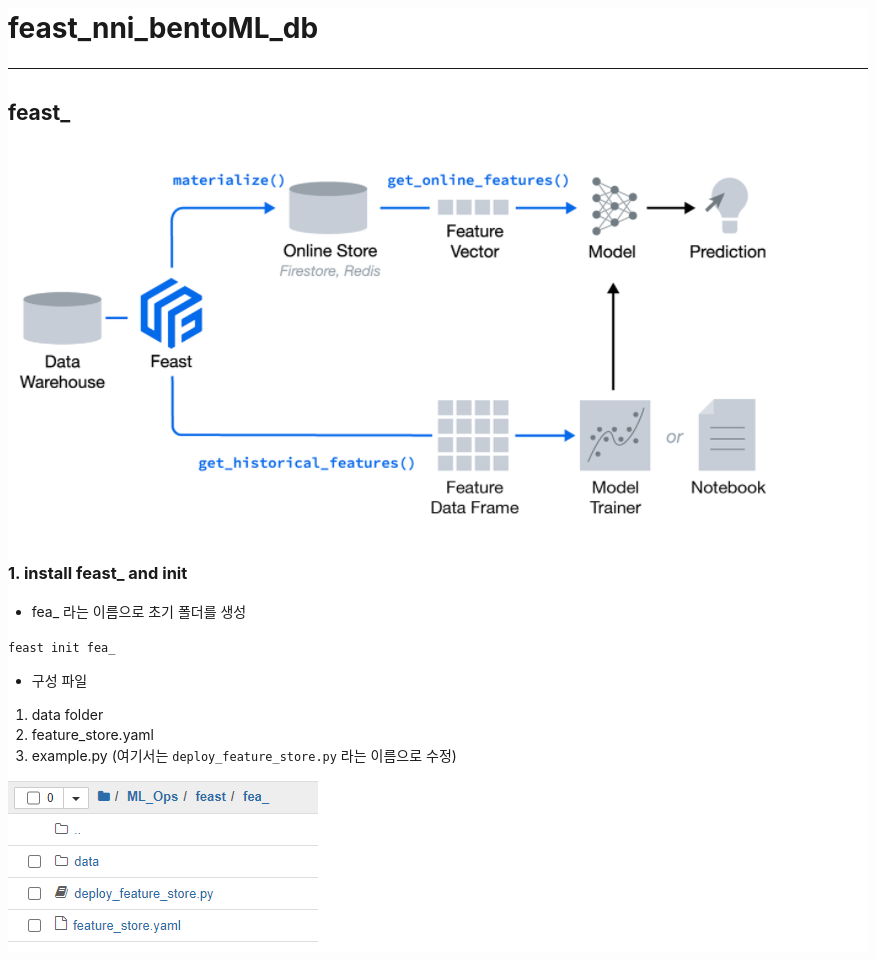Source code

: # feast_nni_bentoML_db

---

## feast_

![python_exec](https://github.com/juniroc/ML_ops/blob/main/feast_nni_bentoml_db/capture/0005.png)
---

### 1. install feast_ and init
* fea_ 라는 이름으로 초기 폴더를 생성

```
feast init fea_
```

* 구성 파일
1. data folder
2. feature_store.yaml
3. example.py (여기서는 `deploy_feature_store.py` 라는 이름으로 수정)

![python_exec](https://github.com/juniroc/ML_ops/blob/main/feast_nni_bentoml_db/capture/0001.png)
━━━━━━━━
Task statement: Everything from the line containing "2. feature_store.yaml" to the last line of the material above must be copied exactly, and only that.

Your response:
2. feature_store.yaml
3. example.py (여기서는 `deploy_feature_store.py` 라는 이름으로 수정)

![python_exec](https://github.com/juniroc/ML_ops/blob/main/feast_nni_bentoml_db/capture/0001.png)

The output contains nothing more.